Greens foreign affairs spokesman Kennedy Graham agreed with Russia's objections about the central role the US played in the nuclear summit.

He believed the work should continue but within the International Atomic Energy Agency instead.

Dr Graham said there was still a significant risk of nuclear material being used in a terrorist act as governments were unable to thwart all terrorist attacks as Brussels and Paris showed.

"They do thwart a number, but they don't thwart them all. So it's clear there's a limit on the ability of governments to stop terrorist groups that are highly organised.

"Now whether that stretches to acquiring fissile material and using it in a very crude nuclear device is another story, but I think it's entirely possible."

Mr Key said TPP would be one of the topics he discussed with members of President Obama's Cabinet, but he did not intend to seek assurances about the level of support in Congress.

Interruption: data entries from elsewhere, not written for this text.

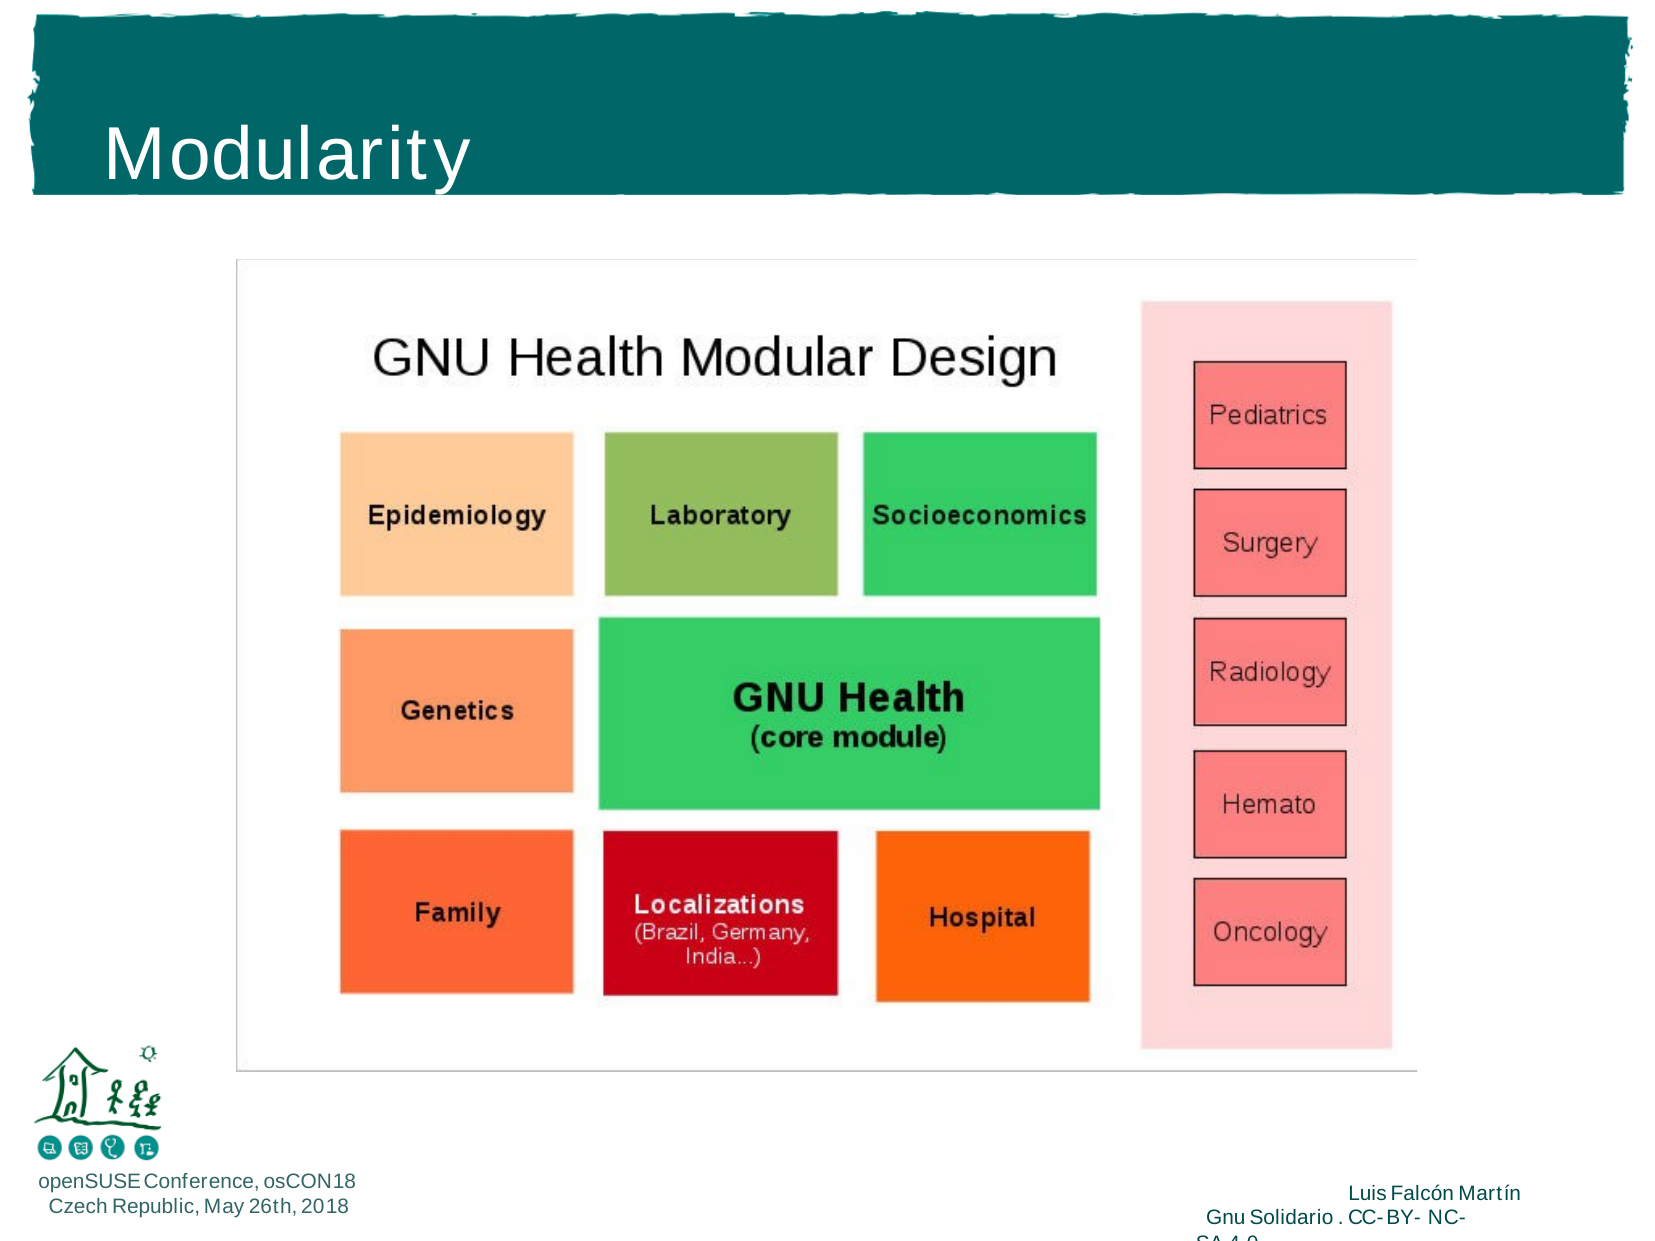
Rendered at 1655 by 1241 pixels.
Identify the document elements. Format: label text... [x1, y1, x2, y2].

title Modularity [48, 74, 1607, 179]
text_box LuisFalcónMartín GnuSolidario.CC-BY-NC-SA4.0 [1193, 1179, 1531, 1230]
text_box openSUSEConference,osCON18 CzechRepublic,May26th,2018 [36, 1167, 361, 1218]
text_box [236, 259, 1417, 1071]
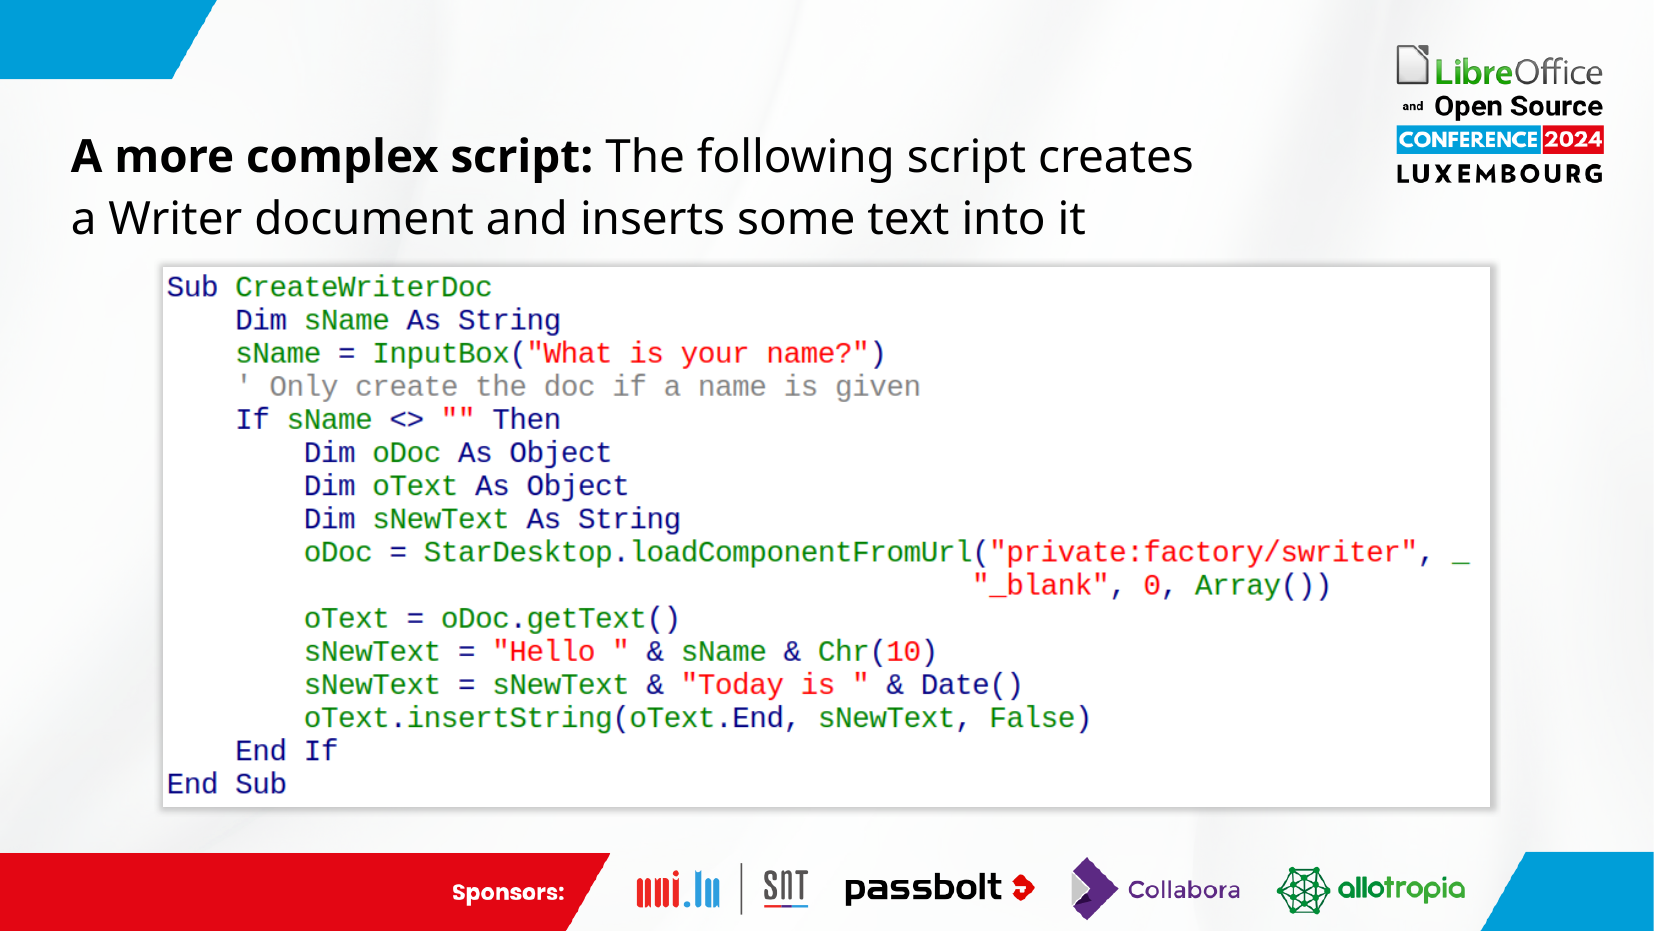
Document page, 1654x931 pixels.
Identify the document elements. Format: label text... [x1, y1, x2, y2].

picture [0, 0, 1654, 931]
list A more complex script: The following script creates a Writer document and inserts some text into it [70, 123, 1213, 803]
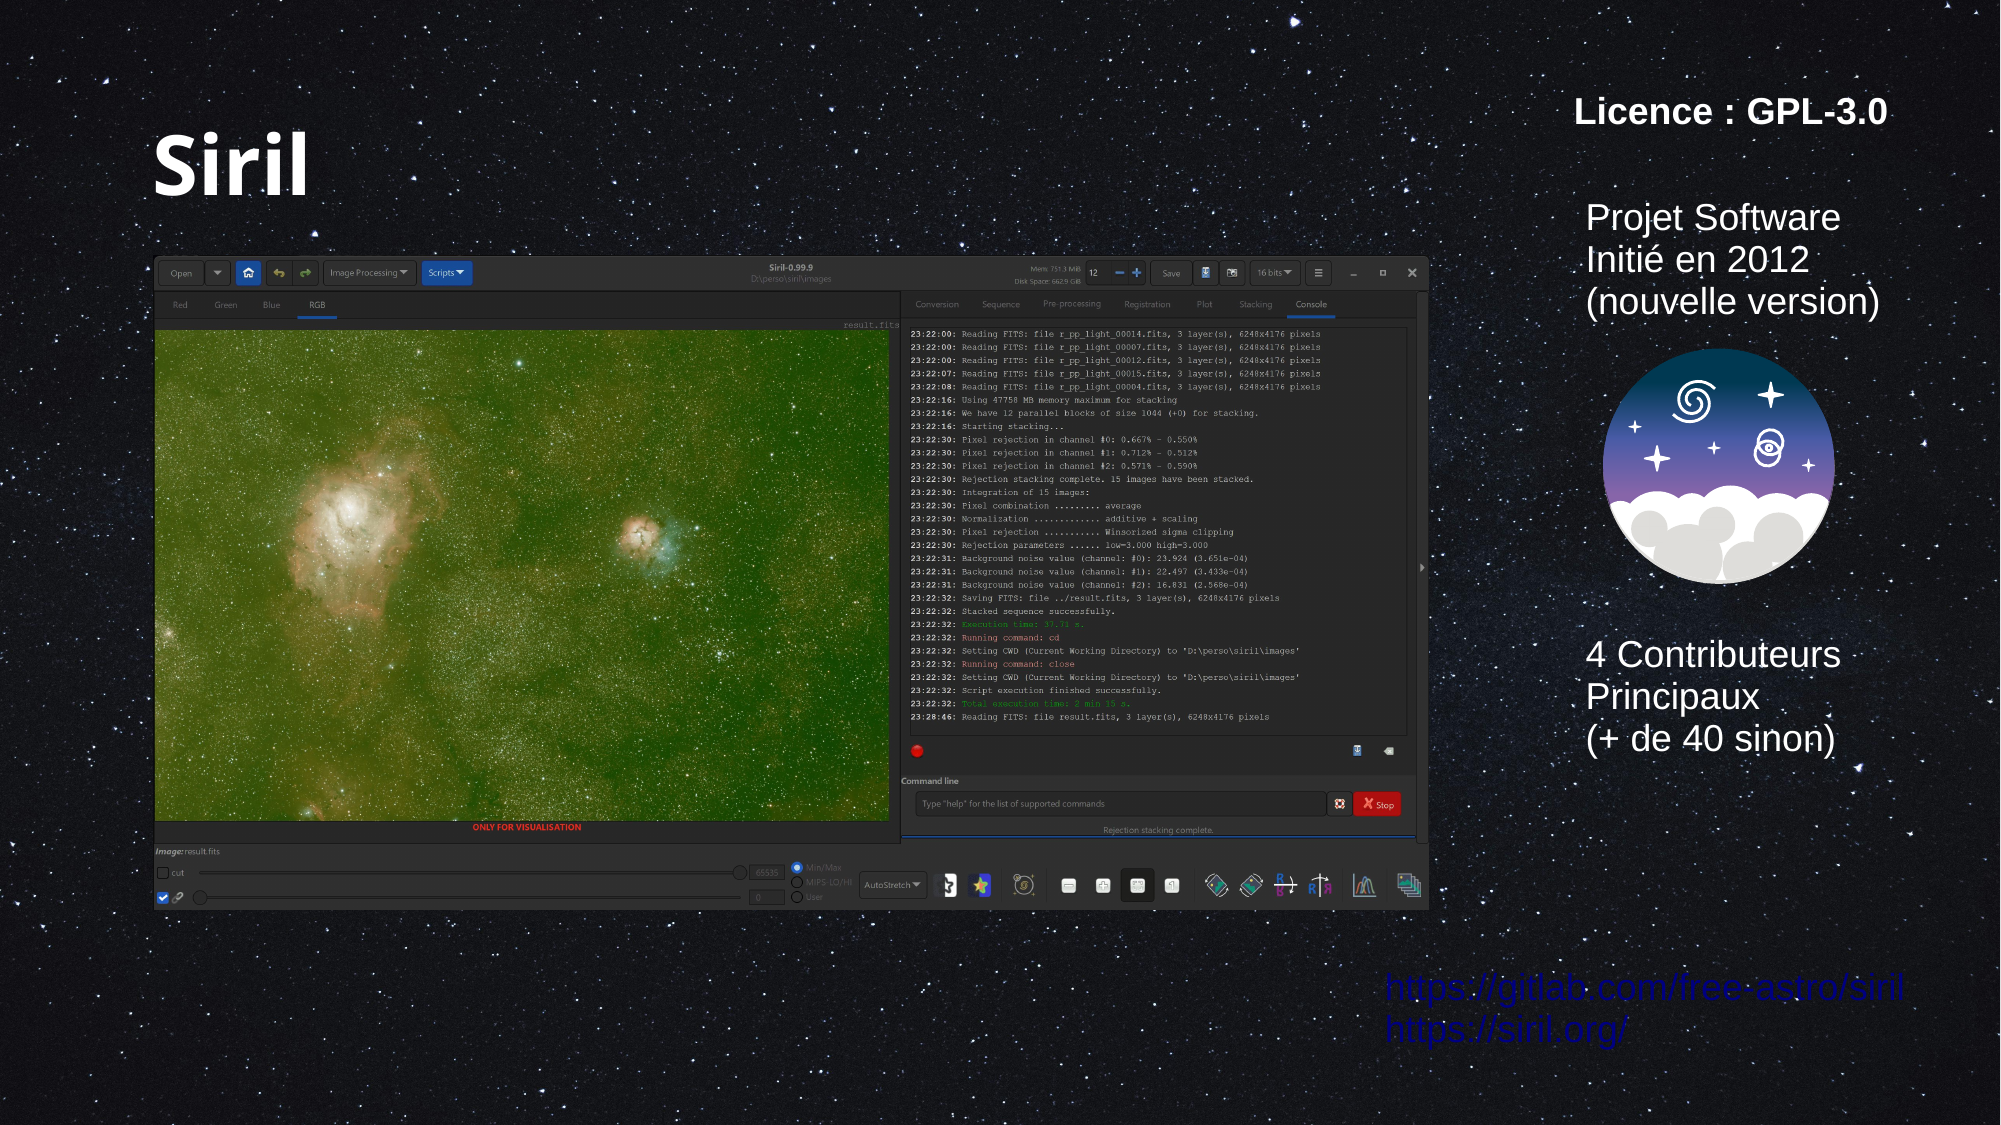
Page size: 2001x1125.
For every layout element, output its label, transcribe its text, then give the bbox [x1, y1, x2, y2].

title Siril [137, 59, 1359, 278]
picture [0, 0, 2001, 1125]
text_box 4 Contributeurs Principaux (+ de 40 sinon) [1570, 625, 1961, 767]
text_box Licence : GPL-3.0 [1559, 82, 1914, 142]
text_box Projet Software Initié en 2012 (nouvelle version) [1570, 188, 1902, 372]
text_box https://gitlab.com/free-astro/siril https://siril.org/ [1370, 958, 1921, 1100]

New Zealand has signed the TPP but the deal only comes into force when at least six countries, representing at least 85 percent of the combined GDP of the 12 countries, ratify it.

That means that the US and Japan must be signatories for the deal to happen.

"But yeah, I'm just meeting a whole range of their economic officials including Jacob Lew from the Treasury and Janet Yellen, so it's not so much to test the waters on TPP, it's really to sort of get a sense of an economic update from the United States."

Mr Key said he would have several opportunities to talk to Mr Obama himself during the trip, but they did not have a formal bi-lateral meeting scheduled.

He arrives back in New Zealand on Sunday.